[Opening Study material section]

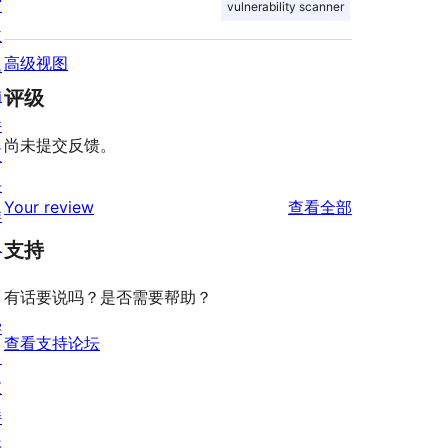
窗
vulnerability scanner
主
高级视图
题
插
评级
件
尚未提交反馈。
区
块
评
Your review
查看全部
样
论
板
支持
有话要说吗？是否需要帮助？
学
查看支持论坛
习
支
持
开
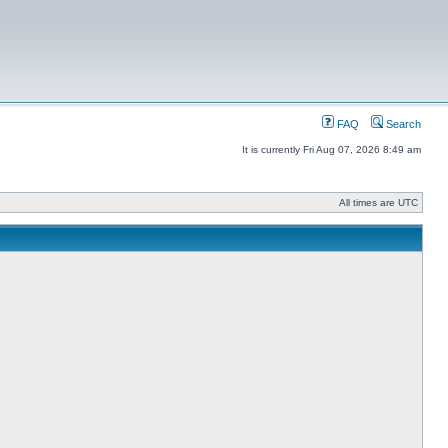
FAQ
Search
It is currently Fri Aug 07, 2026 8:49 am
All times are UTC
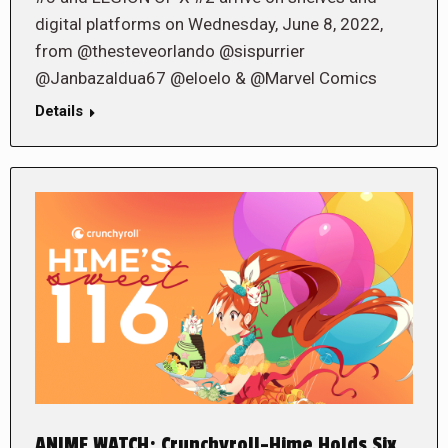
digital platforms on Wednesday, June 8, 2022,
from @thesteveorlando @sispurrier
@Janbazaldua67 @eloelo & @Marvel Comics
Details
ANIME WATCH: Crunchyroll-Hime Holds Six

[Closing Study material section]

**Directions:** Update the lines from the one containing "digital platforms on" through the end of the records by changing "Wednesday" to "Wed." and leaving everything else untouched. Return only those lines.

**Answer below:**
digital platforms on Wed., June 8, 2022,
from @thesteveorlando @sispurrier
@Janbazaldua67 @eloelo & @Marvel Comics
Details
ANIME WATCH: Crunchyroll-Hime Holds Six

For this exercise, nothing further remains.